WHAT YOU ARE ASKED TO DO:
What follows is a listing; repeat exactly, and only, its lines from the one holding "left elbow: (80, 98)" through the last, leaving any pictures out.

* * *

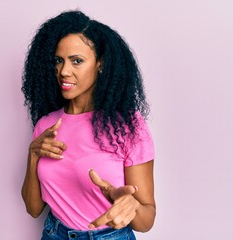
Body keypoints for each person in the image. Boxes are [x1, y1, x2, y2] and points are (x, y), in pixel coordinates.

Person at [21, 10, 155, 240]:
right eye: (58, 60)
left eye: (77, 61)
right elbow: (34, 209)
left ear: (100, 65)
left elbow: (146, 220)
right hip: (55, 234)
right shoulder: (46, 124)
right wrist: (33, 155)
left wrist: (129, 204)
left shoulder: (128, 126)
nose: (64, 71)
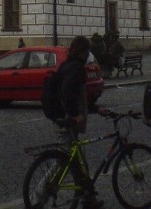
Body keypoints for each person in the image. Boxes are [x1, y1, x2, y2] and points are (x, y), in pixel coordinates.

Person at [57, 35, 103, 209]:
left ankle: (88, 198)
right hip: (70, 122)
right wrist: (75, 116)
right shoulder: (76, 69)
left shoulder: (66, 65)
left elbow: (80, 98)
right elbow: (69, 94)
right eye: (87, 51)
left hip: (64, 119)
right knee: (63, 163)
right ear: (83, 52)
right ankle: (40, 195)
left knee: (78, 163)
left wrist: (96, 109)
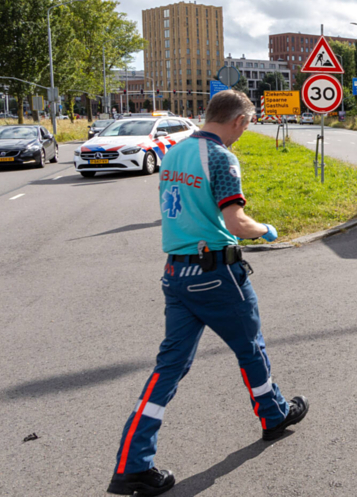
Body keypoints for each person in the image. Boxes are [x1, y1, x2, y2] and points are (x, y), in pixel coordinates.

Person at [107, 90, 309, 496]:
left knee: (169, 368)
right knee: (250, 347)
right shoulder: (220, 157)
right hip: (215, 273)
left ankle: (133, 463)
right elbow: (235, 221)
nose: (243, 132)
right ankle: (272, 415)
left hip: (176, 274)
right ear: (237, 120)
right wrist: (266, 230)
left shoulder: (175, 151)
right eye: (247, 125)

* * *

YOUR RESPONSE:
left elbow: (80, 98)
right elbow: (69, 94)
right eye: (87, 51)
left hip: (64, 119)
right knee: (63, 163)
right ear: (83, 52)
right ankle: (40, 195)
left knee: (78, 163)
left wrist: (96, 109)
Body keypoints for each person in the image. Boxes are [x1, y1, x2, y2] and points are (x, y), in pixel coordinates.

Person at [107, 90, 309, 496]:
left knee: (169, 368)
right knee: (250, 347)
right shoulder: (220, 157)
right hip: (215, 273)
left ankle: (133, 463)
right elbow: (235, 221)
nose: (243, 132)
right ankle: (272, 415)
left hip: (176, 274)
right ear: (237, 120)
right wrist: (266, 230)
left shoulder: (175, 151)
right eye: (247, 125)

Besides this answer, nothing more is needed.